Tim Shead, a world champion swimmer and coach based in Cape Town, says his cardinal rule of swimming is to relax.
‘If you tense up, you will sink like a rock. If you rush or go fast, you will exhaust yourself very quickly and unnecessarily. None of these are conducive to good swimming or a pleasant experience.’
Shead says each of us has a different body type, mass, strength, composition and flexibility, which means your ideal freestyle swimming stroke will be different to the next person.
‘Regardless of how fast you wish to swim, your goal is simple and always remains the same – swim from point A to B expending the least effort and energy.’
Shead’s tips are to streamline your body (from extended arms to head to hips to toes), deepen your arm pull (try to touch the pool bottom with each stroke), when breathing, turn your head to the side (never lift it) and don’t kick too hard (you will exhaust yourself instead).
When buying a bicycle it’s important to test out a few of those on display in the store. You need to find the fit (handle bars, seat and peddles) you are comfortable with to avoid injuries. Jennifer’s personal trainer, Gunnar Peterson, told Self magazine you need to be comfortable, so make sure the sales person knows what he or she is talking about.
‘A pro will make sure the pitch and position of your saddle and handlebars and everything else is properly fitted’, the celebrity trainer who has worked with Penelope Cruz, Matthew McConaughey and Gwen Stefani, was quoted as saying. ‘That will improve how you ride and feel on a bike, giving you more power.’
In one of her blog entries, Lopez commented: ‘The other day I ate Chinese food, then did a mini, mock tri: a swim, then a bike and a run. I could feel the heavy, greasy food slowing me down. By the end of the workout, I was thinking to myself, "If I ate better, I’d feel better about now and I’d have more energy".’
Once you progress to the longer distances, you will need more energy. Easily digestible proteins and carbohydrates like chicken, pasta, fruit and vegetables give you the fuel you need to feel good throughout your workout.
According the Elna van Coller, a personal trainer in Johannesburg, you can’t ‘out train’ a bad diet.
‘Doing exercises in addition [to following a good diet] gives you the leverage to exponentially increase your results.’
FIND A BALANCE
Even before she attempted the triathlon, the 39-year-old Lopez had a demanding schedule. But it is all about finding a balance and arranging your training schedule around your life, not vice versa.

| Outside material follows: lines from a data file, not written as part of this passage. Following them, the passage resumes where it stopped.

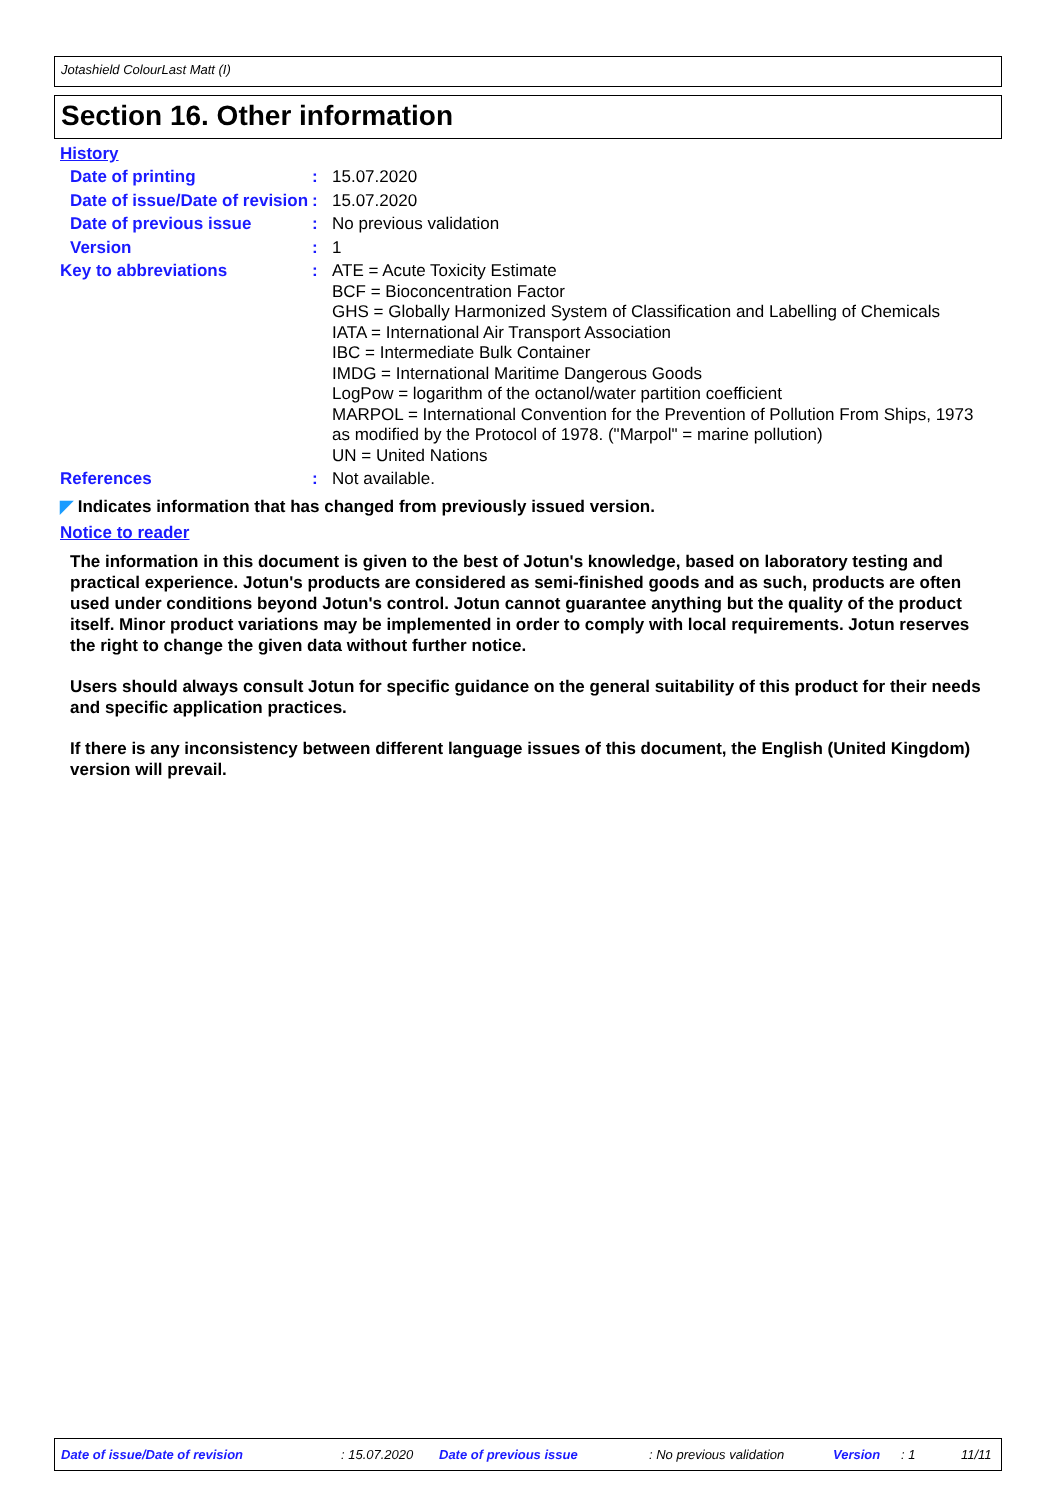Jotashield ColourLast Matt (I)
Section 16. Other information
History
Date of printing :
15.07.2020
Date of issue/Date of revision
:
15.07.2020
Date of previous issue :
No previous validation
Version :
1
Key to abbreviations :
ATE = Acute Toxicity Estimate
BCF = Bioconcentration Factor
GHS = Globally Harmonized System of Classification and Labelling of Chemicals
IATA = International Air Transport Association
IBC = Intermediate Bulk Container
IMDG = International Maritime Dangerous Goods
LogPow = logarithm of the octanol/water partition coefficient
MARPOL = International Convention for the Prevention of Pollution From Ships, 1973 as modified by the Protocol of 1978. ("Marpol" = marine pollution)
UN = United Nations
References :
Not available.
◤ Indicates information that has changed from previously issued version.
Notice to reader
The information in this document is given to the best of Jotun's knowledge, based on laboratory testing and practical experience. Jotun's products are considered as semi-finished goods and as such, products are often used under conditions beyond Jotun's control. Jotun cannot guarantee anything but the quality of the product itself. Minor product variations may be implemented in order to comply with local requirements. Jotun reserves the right to change the given data without further notice.
Users should always consult Jotun for specific guidance on the general suitability of this product for their needs and specific application practices.
If there is any inconsistency between different language issues of this document, the English (United Kingdom) version will prevail.
Date of issue/Date of revision : 15.07.2020 Date of previous issue : No previous validation Version : 1 11/11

‘I never let my desire to train or my other goals get too crazy that they will keep me from my babies,’ she blogged. ‘I will work to fit in my training sessions so I’ll be ready for whatever I’m going for, so that I’m fulfilled in that way, too. I think it’s important for all women to have that balance.’
Having a supportive partner helps too. Jennifer’s equally high-profiled musician husband, Marc Anthony, set up an area for her to train in at home with a treadmill and electric bicycles so she didn’t have to spend too much time away from their twins Max and Emme. He was also seen cheering her on along the route on competition day.
The singer, actress, fashion designer and entrepreneur raised $127 000 (about R1,1 million) for the Children’s Hospital of Los Angeles when she completed the triathlon in two hours, 23 minutes and 28 seconds.
‘If you have a goal you can reach that finish line,’ Danziger told Good Morning America. ‘Having a goal really helps.’